**What is expected**
I need the lines below from the one with "M968,1050l14,6 2,-6 7,3 -10,23 -20,-8z" down to the one with "M1304,1945l41,17 -45,109 -43,-19z" reproduced exactly, both ends included, and nothing else.

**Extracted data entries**

== Segment start ==

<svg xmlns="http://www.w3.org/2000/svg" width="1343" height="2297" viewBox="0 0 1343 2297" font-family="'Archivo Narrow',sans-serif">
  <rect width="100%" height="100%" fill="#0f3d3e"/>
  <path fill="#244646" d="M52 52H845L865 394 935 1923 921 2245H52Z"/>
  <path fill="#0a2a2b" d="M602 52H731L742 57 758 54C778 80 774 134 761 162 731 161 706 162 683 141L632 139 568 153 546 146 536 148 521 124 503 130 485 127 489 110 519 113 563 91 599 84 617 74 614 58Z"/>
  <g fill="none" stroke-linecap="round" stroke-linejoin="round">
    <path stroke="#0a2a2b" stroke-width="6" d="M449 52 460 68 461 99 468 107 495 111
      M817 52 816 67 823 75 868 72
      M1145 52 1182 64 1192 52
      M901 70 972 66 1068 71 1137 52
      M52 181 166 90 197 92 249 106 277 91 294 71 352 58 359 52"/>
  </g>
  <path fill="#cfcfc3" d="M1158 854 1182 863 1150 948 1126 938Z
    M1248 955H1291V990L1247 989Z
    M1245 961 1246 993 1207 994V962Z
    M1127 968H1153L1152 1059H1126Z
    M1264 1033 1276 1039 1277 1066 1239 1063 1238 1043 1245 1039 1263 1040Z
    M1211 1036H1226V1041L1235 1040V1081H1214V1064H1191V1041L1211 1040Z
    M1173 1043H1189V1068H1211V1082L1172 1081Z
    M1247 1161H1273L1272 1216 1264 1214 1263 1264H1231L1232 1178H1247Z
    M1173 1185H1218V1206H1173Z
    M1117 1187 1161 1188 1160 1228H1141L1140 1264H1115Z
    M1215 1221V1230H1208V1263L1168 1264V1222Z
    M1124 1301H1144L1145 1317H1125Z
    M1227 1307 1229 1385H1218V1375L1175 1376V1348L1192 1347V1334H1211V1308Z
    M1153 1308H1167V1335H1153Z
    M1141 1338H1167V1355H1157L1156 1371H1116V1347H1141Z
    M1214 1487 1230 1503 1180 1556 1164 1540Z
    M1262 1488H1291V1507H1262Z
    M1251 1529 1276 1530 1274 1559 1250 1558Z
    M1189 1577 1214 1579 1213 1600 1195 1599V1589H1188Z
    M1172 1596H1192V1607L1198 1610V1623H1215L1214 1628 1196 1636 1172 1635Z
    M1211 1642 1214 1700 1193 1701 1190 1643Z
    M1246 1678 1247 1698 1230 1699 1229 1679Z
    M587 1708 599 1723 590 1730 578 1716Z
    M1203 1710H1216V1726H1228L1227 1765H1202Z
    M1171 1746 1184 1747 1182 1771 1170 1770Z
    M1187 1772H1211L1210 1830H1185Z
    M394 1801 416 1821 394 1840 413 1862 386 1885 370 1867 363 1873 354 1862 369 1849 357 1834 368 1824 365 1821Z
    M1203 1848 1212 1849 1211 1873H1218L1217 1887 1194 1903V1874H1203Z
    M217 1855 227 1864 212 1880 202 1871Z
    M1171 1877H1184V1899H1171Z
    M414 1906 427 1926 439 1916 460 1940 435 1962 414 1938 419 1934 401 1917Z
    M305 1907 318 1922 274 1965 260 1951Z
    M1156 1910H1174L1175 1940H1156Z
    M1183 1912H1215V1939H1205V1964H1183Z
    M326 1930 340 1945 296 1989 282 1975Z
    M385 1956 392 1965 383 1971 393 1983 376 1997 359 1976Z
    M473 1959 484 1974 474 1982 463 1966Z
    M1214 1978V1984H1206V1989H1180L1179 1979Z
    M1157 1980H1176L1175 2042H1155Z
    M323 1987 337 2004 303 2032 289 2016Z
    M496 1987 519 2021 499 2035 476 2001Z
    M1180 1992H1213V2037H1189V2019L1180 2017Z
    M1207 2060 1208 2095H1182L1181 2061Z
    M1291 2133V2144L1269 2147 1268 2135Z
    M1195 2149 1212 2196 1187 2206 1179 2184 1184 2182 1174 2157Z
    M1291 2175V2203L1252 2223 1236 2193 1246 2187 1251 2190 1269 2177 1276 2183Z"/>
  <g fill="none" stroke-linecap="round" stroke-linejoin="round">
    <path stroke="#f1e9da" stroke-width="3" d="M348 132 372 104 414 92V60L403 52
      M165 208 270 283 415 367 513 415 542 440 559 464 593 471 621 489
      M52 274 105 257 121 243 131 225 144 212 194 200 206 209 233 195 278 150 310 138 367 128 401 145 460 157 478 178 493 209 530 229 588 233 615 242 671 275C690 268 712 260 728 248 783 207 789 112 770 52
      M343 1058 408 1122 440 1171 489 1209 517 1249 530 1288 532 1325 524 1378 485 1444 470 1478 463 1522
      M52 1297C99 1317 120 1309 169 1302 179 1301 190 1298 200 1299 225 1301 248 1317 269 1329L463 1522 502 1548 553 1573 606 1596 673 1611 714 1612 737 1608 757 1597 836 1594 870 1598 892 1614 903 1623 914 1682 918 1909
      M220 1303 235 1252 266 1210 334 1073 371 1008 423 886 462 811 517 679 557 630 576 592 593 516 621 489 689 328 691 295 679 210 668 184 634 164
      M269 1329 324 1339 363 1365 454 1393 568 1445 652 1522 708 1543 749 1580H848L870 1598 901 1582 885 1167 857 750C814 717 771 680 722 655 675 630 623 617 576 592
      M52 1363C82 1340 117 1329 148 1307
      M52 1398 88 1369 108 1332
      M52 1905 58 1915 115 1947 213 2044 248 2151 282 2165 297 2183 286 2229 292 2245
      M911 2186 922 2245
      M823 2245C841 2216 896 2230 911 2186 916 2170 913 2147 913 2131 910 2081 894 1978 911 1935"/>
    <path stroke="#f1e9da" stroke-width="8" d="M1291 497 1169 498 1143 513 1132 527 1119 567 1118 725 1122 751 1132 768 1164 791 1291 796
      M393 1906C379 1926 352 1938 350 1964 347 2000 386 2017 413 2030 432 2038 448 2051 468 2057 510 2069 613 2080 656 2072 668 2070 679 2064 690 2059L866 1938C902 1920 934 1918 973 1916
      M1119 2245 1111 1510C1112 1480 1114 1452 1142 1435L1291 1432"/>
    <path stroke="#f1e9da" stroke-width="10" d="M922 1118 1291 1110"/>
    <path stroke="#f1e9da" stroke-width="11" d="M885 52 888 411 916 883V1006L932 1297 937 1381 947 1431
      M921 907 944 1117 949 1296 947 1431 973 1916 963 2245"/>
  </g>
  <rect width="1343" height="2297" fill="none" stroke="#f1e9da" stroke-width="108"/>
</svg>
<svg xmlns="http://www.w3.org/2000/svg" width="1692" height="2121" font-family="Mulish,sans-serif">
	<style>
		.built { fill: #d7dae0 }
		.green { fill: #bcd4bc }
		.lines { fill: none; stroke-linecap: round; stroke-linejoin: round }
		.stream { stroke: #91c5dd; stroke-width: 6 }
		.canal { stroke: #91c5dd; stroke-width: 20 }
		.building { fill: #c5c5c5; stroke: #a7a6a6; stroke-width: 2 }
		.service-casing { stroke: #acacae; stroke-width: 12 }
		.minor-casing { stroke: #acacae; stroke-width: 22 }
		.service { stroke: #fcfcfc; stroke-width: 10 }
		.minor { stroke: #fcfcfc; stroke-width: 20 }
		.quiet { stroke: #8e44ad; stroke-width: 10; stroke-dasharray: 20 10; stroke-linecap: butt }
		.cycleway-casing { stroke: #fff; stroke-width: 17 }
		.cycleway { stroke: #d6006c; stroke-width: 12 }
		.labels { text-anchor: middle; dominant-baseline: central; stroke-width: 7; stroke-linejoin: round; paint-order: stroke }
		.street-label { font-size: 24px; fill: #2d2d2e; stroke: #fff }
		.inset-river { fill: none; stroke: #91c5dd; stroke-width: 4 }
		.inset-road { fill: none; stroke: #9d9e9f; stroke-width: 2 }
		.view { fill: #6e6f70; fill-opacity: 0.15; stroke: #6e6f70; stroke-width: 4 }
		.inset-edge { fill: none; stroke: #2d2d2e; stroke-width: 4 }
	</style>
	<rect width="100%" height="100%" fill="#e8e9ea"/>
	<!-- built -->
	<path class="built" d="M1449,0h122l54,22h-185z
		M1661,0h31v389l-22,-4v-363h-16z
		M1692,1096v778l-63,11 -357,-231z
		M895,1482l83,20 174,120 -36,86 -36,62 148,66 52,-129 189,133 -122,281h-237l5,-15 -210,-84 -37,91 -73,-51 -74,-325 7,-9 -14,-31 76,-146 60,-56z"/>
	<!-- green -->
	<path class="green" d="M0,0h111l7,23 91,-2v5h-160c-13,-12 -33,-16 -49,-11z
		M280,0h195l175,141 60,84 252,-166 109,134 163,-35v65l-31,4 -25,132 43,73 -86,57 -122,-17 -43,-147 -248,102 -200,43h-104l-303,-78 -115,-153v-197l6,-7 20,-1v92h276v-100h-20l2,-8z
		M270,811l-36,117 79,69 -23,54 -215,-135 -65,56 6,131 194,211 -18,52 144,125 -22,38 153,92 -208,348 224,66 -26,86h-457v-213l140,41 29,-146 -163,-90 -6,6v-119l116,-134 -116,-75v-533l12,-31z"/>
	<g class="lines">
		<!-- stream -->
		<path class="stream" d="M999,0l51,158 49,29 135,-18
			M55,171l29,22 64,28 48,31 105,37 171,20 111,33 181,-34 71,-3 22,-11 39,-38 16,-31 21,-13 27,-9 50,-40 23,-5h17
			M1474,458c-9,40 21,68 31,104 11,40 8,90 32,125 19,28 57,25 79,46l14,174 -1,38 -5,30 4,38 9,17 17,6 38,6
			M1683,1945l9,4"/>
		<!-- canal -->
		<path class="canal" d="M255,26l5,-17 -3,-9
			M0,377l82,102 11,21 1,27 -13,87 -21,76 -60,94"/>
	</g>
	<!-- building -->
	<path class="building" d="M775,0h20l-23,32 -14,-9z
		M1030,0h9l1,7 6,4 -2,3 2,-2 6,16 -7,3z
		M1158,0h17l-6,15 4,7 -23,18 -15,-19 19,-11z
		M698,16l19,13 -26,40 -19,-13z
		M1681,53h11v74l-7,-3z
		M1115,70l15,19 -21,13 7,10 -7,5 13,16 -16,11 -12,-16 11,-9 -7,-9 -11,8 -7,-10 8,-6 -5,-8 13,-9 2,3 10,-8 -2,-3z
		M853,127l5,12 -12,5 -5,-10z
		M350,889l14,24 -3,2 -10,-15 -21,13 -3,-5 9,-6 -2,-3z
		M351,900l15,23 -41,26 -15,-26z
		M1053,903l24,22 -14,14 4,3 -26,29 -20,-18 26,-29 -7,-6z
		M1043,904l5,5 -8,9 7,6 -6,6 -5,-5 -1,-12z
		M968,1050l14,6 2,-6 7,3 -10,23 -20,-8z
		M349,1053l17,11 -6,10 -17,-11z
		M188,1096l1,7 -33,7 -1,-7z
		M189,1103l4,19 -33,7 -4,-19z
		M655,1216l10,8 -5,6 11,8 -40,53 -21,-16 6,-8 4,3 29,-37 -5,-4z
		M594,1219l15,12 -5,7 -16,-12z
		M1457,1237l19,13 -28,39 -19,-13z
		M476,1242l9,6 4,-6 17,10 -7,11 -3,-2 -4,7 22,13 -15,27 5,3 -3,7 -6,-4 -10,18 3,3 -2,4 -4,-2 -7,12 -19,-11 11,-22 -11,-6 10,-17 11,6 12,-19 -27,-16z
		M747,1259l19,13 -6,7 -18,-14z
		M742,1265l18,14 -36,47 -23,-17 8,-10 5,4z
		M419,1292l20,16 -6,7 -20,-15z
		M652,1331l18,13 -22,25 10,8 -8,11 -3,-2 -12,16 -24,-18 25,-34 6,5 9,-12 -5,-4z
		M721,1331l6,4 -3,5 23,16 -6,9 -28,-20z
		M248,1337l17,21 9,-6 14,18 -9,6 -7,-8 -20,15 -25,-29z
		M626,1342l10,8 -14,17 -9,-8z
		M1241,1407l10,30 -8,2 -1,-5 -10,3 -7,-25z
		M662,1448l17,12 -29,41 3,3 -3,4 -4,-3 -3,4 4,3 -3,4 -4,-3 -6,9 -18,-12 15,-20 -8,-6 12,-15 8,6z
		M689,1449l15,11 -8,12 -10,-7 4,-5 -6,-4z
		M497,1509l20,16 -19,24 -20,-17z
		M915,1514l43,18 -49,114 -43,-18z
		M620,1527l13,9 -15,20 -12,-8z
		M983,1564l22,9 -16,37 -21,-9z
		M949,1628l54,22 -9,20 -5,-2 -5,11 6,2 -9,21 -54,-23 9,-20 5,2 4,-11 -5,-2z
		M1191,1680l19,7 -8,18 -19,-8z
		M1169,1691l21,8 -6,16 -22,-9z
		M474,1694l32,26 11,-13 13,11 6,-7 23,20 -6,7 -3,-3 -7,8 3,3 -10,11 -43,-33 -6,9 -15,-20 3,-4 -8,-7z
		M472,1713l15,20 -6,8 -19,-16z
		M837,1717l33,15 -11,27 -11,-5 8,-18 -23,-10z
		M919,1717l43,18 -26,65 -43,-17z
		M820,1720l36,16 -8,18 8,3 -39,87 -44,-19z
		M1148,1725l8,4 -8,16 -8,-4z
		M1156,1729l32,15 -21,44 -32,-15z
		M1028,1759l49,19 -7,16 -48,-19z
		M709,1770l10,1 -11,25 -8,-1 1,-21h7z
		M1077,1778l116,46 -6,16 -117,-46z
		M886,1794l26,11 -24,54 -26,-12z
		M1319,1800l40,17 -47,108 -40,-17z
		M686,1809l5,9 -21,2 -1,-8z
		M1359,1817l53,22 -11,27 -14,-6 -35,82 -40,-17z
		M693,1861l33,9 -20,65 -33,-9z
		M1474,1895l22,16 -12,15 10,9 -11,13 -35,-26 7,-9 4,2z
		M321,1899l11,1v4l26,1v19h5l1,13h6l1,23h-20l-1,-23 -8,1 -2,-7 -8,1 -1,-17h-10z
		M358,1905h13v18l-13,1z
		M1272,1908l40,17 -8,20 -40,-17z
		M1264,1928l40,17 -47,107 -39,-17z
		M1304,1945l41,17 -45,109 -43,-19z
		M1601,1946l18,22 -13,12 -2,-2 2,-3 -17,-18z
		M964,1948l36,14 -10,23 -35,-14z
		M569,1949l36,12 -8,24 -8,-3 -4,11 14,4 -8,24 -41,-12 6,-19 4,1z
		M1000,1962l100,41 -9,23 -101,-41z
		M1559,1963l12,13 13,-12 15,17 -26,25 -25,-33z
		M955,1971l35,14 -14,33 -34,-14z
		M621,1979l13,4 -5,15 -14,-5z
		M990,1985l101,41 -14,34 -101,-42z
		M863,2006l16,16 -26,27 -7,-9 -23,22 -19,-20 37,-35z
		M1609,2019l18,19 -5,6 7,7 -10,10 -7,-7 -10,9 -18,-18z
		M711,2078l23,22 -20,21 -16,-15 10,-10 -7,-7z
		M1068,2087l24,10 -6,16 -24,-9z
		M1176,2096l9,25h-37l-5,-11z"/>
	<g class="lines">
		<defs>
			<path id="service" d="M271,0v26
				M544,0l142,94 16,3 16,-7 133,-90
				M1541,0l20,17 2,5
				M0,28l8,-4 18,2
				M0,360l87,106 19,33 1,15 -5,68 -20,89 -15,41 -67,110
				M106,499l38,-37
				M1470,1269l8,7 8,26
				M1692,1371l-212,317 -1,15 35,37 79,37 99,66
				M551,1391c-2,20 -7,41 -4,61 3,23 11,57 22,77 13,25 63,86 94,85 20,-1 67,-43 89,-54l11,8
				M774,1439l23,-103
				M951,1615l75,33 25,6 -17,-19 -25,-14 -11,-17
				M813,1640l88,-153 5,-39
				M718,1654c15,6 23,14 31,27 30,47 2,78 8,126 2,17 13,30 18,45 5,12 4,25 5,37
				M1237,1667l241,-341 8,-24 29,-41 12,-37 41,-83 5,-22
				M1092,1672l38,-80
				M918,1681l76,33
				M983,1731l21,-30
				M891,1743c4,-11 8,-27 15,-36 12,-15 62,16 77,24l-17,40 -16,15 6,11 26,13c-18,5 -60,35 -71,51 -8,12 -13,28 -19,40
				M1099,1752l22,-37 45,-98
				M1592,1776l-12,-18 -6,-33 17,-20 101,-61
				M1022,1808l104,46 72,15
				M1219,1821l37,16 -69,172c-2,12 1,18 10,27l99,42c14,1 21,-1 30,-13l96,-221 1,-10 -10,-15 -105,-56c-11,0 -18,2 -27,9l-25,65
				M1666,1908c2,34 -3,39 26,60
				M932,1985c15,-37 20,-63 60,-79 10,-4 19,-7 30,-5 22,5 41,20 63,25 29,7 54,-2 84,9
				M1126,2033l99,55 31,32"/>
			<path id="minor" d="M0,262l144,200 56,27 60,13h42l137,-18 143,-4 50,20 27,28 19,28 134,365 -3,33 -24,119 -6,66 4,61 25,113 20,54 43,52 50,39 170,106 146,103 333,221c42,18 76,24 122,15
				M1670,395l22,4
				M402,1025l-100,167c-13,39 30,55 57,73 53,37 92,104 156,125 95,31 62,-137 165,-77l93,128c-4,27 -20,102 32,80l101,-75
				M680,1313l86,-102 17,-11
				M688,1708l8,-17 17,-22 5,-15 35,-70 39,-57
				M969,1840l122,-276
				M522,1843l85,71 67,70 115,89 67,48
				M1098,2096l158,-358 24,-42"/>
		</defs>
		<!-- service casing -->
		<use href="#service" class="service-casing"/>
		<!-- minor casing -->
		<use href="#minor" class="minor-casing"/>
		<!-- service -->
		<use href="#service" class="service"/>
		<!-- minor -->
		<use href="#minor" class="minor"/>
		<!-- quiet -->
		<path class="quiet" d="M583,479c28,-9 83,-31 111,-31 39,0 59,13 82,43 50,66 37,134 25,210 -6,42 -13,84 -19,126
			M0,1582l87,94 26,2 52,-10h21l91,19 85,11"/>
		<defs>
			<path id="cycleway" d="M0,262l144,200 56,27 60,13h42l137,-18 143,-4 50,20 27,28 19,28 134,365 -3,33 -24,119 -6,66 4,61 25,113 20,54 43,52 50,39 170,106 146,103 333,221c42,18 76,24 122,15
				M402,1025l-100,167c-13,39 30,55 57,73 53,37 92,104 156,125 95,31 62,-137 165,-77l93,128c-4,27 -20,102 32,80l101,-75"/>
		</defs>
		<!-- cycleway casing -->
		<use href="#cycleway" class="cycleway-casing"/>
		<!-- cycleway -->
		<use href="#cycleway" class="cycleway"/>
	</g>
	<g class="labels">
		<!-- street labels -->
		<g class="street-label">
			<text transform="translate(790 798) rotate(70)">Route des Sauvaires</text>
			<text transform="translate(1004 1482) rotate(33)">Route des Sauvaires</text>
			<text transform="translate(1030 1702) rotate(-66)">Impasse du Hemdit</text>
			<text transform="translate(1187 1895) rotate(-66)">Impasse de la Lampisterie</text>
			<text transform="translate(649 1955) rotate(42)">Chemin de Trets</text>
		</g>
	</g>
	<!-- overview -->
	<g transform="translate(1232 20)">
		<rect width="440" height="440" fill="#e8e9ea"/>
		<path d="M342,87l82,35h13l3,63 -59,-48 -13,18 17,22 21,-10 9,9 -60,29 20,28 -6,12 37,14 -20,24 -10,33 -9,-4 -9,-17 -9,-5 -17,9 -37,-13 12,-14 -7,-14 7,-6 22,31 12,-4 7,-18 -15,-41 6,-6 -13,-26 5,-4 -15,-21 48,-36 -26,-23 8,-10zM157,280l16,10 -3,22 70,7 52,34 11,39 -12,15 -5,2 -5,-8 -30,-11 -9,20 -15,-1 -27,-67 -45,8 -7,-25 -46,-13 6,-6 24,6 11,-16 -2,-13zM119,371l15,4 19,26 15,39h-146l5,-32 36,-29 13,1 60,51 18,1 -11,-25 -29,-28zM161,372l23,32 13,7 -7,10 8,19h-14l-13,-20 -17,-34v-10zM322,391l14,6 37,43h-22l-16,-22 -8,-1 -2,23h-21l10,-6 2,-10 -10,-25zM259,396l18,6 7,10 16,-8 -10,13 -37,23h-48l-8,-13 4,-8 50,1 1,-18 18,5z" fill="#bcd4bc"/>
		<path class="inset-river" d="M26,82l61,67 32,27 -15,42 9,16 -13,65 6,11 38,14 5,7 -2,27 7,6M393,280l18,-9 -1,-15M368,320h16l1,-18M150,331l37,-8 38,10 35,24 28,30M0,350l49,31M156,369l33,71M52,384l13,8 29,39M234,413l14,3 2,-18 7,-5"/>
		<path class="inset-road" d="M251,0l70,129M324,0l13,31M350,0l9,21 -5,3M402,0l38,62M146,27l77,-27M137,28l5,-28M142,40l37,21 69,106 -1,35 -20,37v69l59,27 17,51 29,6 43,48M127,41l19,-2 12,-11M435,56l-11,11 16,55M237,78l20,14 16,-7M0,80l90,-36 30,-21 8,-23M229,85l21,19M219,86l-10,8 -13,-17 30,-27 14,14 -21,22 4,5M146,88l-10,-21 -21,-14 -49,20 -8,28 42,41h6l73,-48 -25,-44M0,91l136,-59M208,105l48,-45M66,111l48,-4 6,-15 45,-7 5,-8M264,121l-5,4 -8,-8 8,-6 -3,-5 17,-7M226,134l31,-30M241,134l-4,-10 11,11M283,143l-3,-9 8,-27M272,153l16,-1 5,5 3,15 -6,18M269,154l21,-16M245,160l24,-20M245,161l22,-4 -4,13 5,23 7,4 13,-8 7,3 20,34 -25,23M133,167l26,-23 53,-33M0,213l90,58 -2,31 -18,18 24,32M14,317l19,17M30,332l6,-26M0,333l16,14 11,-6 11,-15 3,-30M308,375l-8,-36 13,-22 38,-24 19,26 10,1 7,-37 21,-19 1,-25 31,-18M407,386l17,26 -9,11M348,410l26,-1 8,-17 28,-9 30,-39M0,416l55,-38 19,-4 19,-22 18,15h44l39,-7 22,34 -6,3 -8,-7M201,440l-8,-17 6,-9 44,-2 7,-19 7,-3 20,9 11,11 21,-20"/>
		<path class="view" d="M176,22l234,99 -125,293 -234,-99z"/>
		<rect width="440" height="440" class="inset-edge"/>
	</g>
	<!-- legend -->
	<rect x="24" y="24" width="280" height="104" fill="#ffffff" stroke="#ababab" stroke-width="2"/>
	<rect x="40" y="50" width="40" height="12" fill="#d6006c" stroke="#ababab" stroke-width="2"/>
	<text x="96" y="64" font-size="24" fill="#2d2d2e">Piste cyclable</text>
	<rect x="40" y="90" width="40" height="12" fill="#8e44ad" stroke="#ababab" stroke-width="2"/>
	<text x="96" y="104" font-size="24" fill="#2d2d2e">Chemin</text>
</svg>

== Segment end ==

**Task solution**
		M968,1050l14,6 2,-6 7,3 -10,23 -20,-8z
		M349,1053l17,11 -6,10 -17,-11z
		M188,1096l1,7 -33,7 -1,-7z
		M189,1103l4,19 -33,7 -4,-19z
		M655,1216l10,8 -5,6 11,8 -40,53 -21,-16 6,-8 4,3 29,-37 -5,-4z
		M594,1219l15,12 -5,7 -16,-12z
		M1457,1237l19,13 -28,39 -19,-13z
		M476,1242l9,6 4,-6 17,10 -7,11 -3,-2 -4,7 22,13 -15,27 5,3 -3,7 -6,-4 -10,18 3,3 -2,4 -4,-2 -7,12 -19,-11 11,-22 -11,-6 10,-17 11,6 12,-19 -27,-16z
		M747,1259l19,13 -6,7 -18,-14z
		M742,1265l18,14 -36,47 -23,-17 8,-10 5,4z
		M419,1292l20,16 -6,7 -20,-15z
		M652,1331l18,13 -22,25 10,8 -8,11 -3,-2 -12,16 -24,-18 25,-34 6,5 9,-12 -5,-4z
		M721,1331l6,4 -3,5 23,16 -6,9 -28,-20z
		M248,1337l17,21 9,-6 14,18 -9,6 -7,-8 -20,15 -25,-29z
		M626,1342l10,8 -14,17 -9,-8z
		M1241,1407l10,30 -8,2 -1,-5 -10,3 -7,-25z
		M662,1448l17,12 -29,41 3,3 -3,4 -4,-3 -3,4 4,3 -3,4 -4,-3 -6,9 -18,-12 15,-20 -8,-6 12,-15 8,6z
		M689,1449l15,11 -8,12 -10,-7 4,-5 -6,-4z
		M497,1509l20,16 -19,24 -20,-17z
		M915,1514l43,18 -49,114 -43,-18z
		M620,1527l13,9 -15,20 -12,-8z
		M983,1564l22,9 -16,37 -21,-9z
		M949,1628l54,22 -9,20 -5,-2 -5,11 6,2 -9,21 -54,-23 9,-20 5,2 4,-11 -5,-2z
		M1191,1680l19,7 -8,18 -19,-8z
		M1169,1691l21,8 -6,16 -22,-9z
		M474,1694l32,26 11,-13 13,11 6,-7 23,20 -6,7 -3,-3 -7,8 3,3 -10,11 -43,-33 -6,9 -15,-20 3,-4 -8,-7z
		M472,1713l15,20 -6,8 -19,-16z
		M837,1717l33,15 -11,27 -11,-5 8,-18 -23,-10z
		M919,1717l43,18 -26,65 -43,-17z
		M820,1720l36,16 -8,18 8,3 -39,87 -44,-19z
		M1148,1725l8,4 -8,16 -8,-4z
		M1156,1729l32,15 -21,44 -32,-15z
		M1028,1759l49,19 -7,16 -48,-19z
		M709,1770l10,1 -11,25 -8,-1 1,-21h7z
		M1077,1778l116,46 -6,16 -117,-46z
		M886,1794l26,11 -24,54 -26,-12z
		M1319,1800l40,17 -47,108 -40,-17z
		M686,1809l5,9 -21,2 -1,-8z
		M1359,1817l53,22 -11,27 -14,-6 -35,82 -40,-17z
		M693,1861l33,9 -20,65 -33,-9z
		M1474,1895l22,16 -12,15 10,9 -11,13 -35,-26 7,-9 4,2z
		M321,1899l11,1v4l26,1v19h5l1,13h6l1,23h-20l-1,-23 -8,1 -2,-7 -8,1 -1,-17h-10z
		M358,1905h13v18l-13,1z
		M1272,1908l40,17 -8,20 -40,-17z
		M1264,1928l40,17 -47,107 -39,-17z
		M1304,1945l41,17 -45,109 -43,-19z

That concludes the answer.